GIVEN PASSAGE:
========================================================================
There is one unconventional technique that Lutosławski does employ.  It’s in Jeux vénitiens.  He does so in the two movements whose composition chronologically flanks this diary entry of 11 March 1961.  In the otherwise stylistically conservative second movement, which was not changed between the Venice premiere and the revised version that we know today, he uses ‘cylinders of stiff cardboard’ in bb.83-103.  The device also reappears in the finale, at letter H and from letter M to the end (although, as I have not seen the first version of this movement, I cannot say if the cylinders were used here originally).

In the second movement of Jeux vénitiens, six different lengths of cardboard tube are required for the two pianists (on one piano).  At b.83 (marked p), Player I depresses the white keys between specified pitches with a 60cm tube, the black keys with one that is 59.5cm long.  A moment later, Player II uses a 54.5cm tube for the white keys, 52.5cm for the black.  At b.87, Player I starts a series of p clusters at varying pitches using shorter tubes, 14.4cm for the white keys, 15.6cm for the black.

WL JV:II b.83

At letter H in the finale (part of the movement’s climax), the two players are instructed to use the (longest) tubes ff.

WL JV:IV letter H

Lutosławski’s technique at letter M in the finale is different.  Just one player is implied – the score does not indicate that a second player is required, although it might make it easier if two were involved.  Three and a half octaves are to be suppressed silently by the tubes (no length given): ‘hold them down with the elbow and left hand until the end’. On top of this, the right hand plays a little five-note riff.

WL JV:IV letter M

It seems to me that these three passages in Jeux vénitiens link in directly with Lutosławski’s first musing on 11 March 1961, even if he took his observations no further in subsequent pieces (not even in the central, percussive movement of his next work, Trois poèmes d’Henri Michaux).

• WL100/18: Notebook, 12 February 1961

Lutosławski on the brink

The period which I have been going through for a long time already (a few years) has been uninteresting. It has been a period of intensive explorations into expressive devices that suit me.  This has inevitably led to a state where, for the most part, these work in poorly mastered, unfamiliar ways.  In this state, one loses one’s sure hand, loses accuracy, loses balance, loses authoritativeness and full responsibility for the outcome.   To this must be added that these investigations proceed slowly, that they bring few lasting gains.  The result of this state of affairs is the fact that the works of this period (orchestral wks from 59/60, and also a work for chamb. orch. from 1961), if going by their own intrinsic value, stand certainly lower than some of my previous pieces (Conc[erto for orchestra]., M[usique]. F[unèbre]., [Five] Songs to Iłł[akowicz].).   For me personally they still have greater value than those works because they are leading to something, are preparing something, are facilitating something which will be much more my own.  I will be able to write these pieces when the devices now being developed are to me as mastered, familiar and malleable as was the ‘late tonality’ in the Concerto for Orch.
========================================================================
RECORDED DATA:
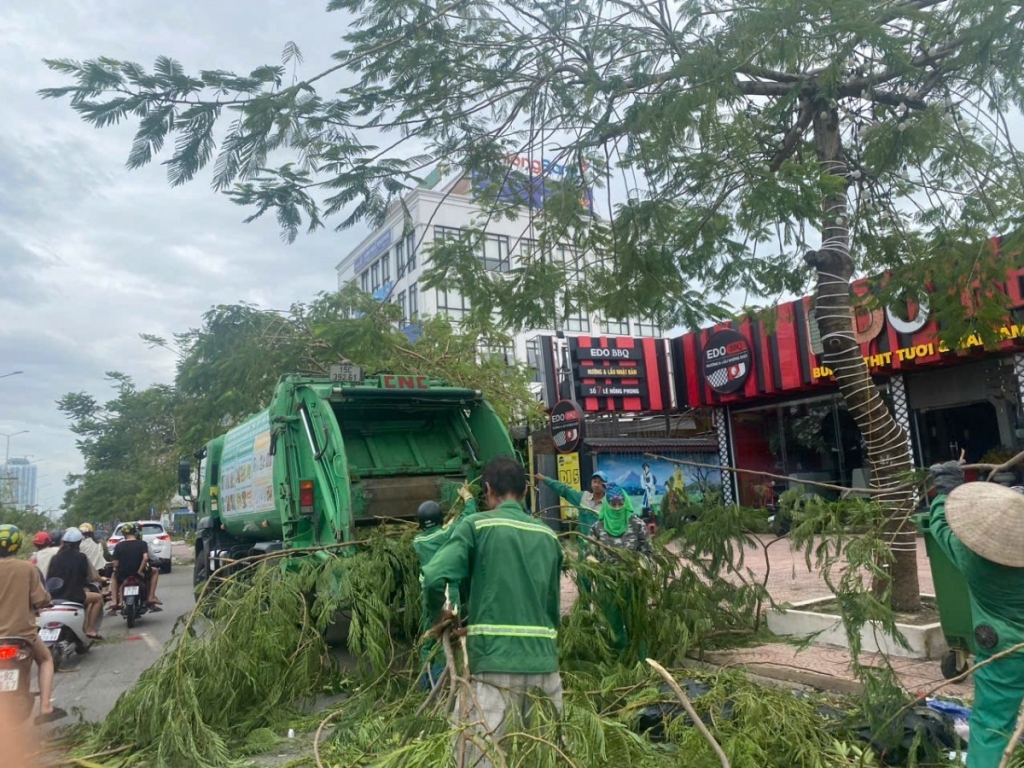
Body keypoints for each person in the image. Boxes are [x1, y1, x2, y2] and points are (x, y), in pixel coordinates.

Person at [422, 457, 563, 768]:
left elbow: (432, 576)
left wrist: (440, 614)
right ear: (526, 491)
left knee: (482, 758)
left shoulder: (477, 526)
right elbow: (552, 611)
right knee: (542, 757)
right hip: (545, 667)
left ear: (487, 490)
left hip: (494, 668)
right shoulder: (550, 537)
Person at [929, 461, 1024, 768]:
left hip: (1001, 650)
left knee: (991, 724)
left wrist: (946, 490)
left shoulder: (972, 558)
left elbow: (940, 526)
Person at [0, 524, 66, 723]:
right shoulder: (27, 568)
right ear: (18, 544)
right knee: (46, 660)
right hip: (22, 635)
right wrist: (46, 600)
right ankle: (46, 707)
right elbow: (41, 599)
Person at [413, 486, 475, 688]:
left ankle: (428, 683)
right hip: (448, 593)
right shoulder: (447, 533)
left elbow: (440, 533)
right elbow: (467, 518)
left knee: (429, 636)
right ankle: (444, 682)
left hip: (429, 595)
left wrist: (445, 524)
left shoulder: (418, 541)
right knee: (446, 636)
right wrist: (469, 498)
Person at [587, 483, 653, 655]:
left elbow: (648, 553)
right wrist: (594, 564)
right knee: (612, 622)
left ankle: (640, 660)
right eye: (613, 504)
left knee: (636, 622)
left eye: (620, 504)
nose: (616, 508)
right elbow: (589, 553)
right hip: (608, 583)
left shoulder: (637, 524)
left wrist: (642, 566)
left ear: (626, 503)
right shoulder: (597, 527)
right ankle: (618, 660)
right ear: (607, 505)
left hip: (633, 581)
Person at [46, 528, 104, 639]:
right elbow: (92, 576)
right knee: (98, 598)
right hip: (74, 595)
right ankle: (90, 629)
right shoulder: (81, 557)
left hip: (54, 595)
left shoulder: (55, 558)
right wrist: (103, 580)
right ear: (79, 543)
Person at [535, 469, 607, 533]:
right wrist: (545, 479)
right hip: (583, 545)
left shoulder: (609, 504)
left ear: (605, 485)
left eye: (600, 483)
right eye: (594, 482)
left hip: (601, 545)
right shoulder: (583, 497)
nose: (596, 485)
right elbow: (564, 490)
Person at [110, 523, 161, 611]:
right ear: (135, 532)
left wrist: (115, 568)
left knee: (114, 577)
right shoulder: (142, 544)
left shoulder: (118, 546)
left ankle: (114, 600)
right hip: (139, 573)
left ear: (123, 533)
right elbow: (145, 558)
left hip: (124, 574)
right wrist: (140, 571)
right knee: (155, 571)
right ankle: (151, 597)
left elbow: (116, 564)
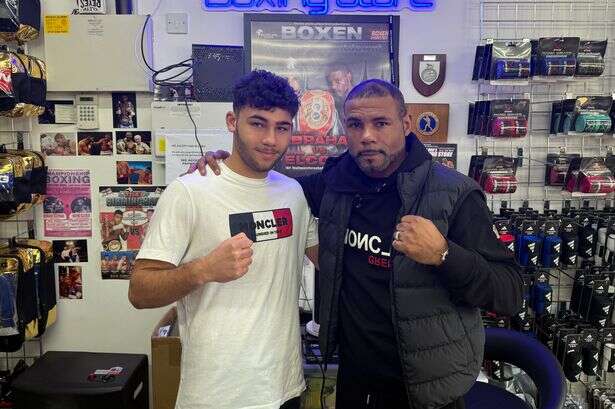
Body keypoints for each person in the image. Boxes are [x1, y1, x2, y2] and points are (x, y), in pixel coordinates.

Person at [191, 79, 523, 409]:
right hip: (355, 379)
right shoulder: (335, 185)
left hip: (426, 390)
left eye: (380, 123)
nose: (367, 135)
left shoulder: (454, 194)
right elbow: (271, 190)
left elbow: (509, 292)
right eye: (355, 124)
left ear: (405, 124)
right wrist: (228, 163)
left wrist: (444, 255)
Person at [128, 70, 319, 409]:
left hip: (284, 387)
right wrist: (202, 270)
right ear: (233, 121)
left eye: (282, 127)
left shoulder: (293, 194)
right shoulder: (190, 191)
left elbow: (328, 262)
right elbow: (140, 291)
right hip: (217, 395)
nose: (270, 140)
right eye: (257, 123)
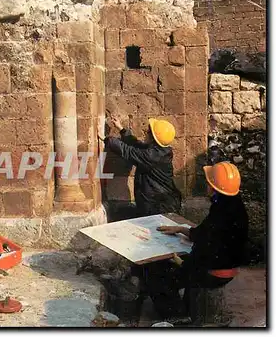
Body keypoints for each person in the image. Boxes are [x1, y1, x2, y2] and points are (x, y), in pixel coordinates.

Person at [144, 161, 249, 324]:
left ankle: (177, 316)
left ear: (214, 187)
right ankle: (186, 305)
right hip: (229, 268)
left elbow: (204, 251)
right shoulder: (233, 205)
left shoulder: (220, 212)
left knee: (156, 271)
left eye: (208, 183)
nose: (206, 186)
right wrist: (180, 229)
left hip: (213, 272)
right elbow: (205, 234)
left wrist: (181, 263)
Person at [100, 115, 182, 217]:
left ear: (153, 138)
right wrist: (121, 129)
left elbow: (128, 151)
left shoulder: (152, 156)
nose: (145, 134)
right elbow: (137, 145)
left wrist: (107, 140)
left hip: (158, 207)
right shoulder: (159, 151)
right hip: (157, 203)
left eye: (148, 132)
========================================================================
WHAT YOU WILL DO:
- 1) List every cardboard tube length, in centimeters, that the excerpt on Lutosławski's Jeux vénitiens gives for the second movement.
- 2) Edit the excerpt on Lutosławski's Jeux vénitiens by reproducing it from "WL JV:IV letter M" up to and including "poèmes d’Henri Michaux).", with "subsequent pieces" changed to "later works".
- 3) Proceed with the excerpt on Lutosławski's Jeux vénitiens and his notebook, carrying on from its final sentence.

RESULTS FOR EACH TASK:
- 1) 60cm, 59.5cm, 54.5cm, 52.5cm, 14.4cm, 15.6cm

- 2)
WL JV:IV letter M

It seems to me that these three passages in Jeux vénitiens link in directly with Lutosławski’s first musing on 11 March 1961, even if he took his observations no further in later works (not even in the central, percussive movement of his next work, Trois poèmes d’Henri Michaux).

- 3)
Okres, który od dłuższego już czasu przeżywam (parę lat) jest nieciekawy.  Jest to okres wzmożonych poszukiwań odpowiednich dla mnie środków wyrazu.  Prowadzi to nieuchronnie do stanu, w którym operuje się w dużym procencie środkami źle opanowanymi, mało znanymi.  Gubi się w tym stanie pewność ręki, gubi się celność, gubi się równowagę, gubi się autorytatywność i pelnię odpowiedzialności za dzieło.  Do tego dodać należy, że te poszukiwania postępują wolno, że niewiele przynoszą trwałych zdobyczy.  Rezultatem tego stanu rzeczy jest fakt, że utwory tego okresu (utw. orkiestrowe z lat 59/60, a także utwór na ork. kam. z 1961), jeśli wziąć pod uwagę ich oderwaną od wszystkiego innego wartość, stoją na pewno niżej od niektórych poprzednich moich utworów (Konc., M. ż., Pieśni do Iłł.).  Dla mnie osobiście mają jednak wartość większą niż tamte, ponieważ prowadzą do czegoś, przygotowują coś, ułatwiają coś, co będzie o wiele bardziej moje własne.  Będę mógł te utwory napisać wtedy, kiedy opracowywane teraz środki staną się dla mnie tak opanowane, znane, podatne, jak to było z “późna tonalnością” w Koncercie na ork.

Witold Lutosławski, 12 February 1961  [my translation]

This entry in Lutosławski’s creative notebook is fascinating.  Firstly, it shows that he is still battling to find his own voice on a technical level.  With the benefit of hindsight, it seems obvious that he was tussling with the practicalities of the aleatory (chance) procedures that he had first encountered in John Cage’s Concert for Piano (1958) in a radio broadcast.  This life-changing moment occurred, by his own account, sometime in 1960.

The orchestral pieces that Lutosławski mentions from 1959-60 are what he subsequently called Three Postludes. He completed them as follows, but not in the order in which they were published (my primary source here is the German musicologist, Martina Homma):

No.1  (14 September 1958)
No.3  (4 April 1959)
No.2  (27 August 1960)

There is no record of any other work being completed during the next six months, until he started to finalise three movements from Jeux vénitiens, the chamber orchestra piece from 1961 mentioned above.  These three movements were premiered in Venice on 24 April 1961.  Two of them were then radically overhauled and a third movement added in time for the full premiere in Warsaw on 16 September 1961.  The Jeux vénitiens chronology works out as follows:

Mvt.4  (7 March 1961; rev. 11 August 1961)
Mvt.2  (28 March 1961)
Mvt.1  (5 April 1961; rev. 29 August 1961)
Mvt.3  (21 August 1961)

wl-jv-sketches-folderOne may only conjecture what was happening in Lutosławski’s head and in his studio between 27 August 1960 and 7 March 1961.  It seems probable that it was during September-December 1960 that he heard Cage’s Concert for Piano.  Evidently, on 12 February 1961 he was still nowhere near a satisfactory solution to his quest for new expressive devices.  His search almost certainly revolved around how to animate his twelve-note harmonic language (already evident in Five Songs, Musique funèbre and the ‘orchestral wks from 59/60’) with ‘unmastered, unfamiliar’ rhythmic aleatorism.  His first public attempts, aired in Venice, were quickly revised for the Warsaw premiere (I explored these issues in detail in 2001).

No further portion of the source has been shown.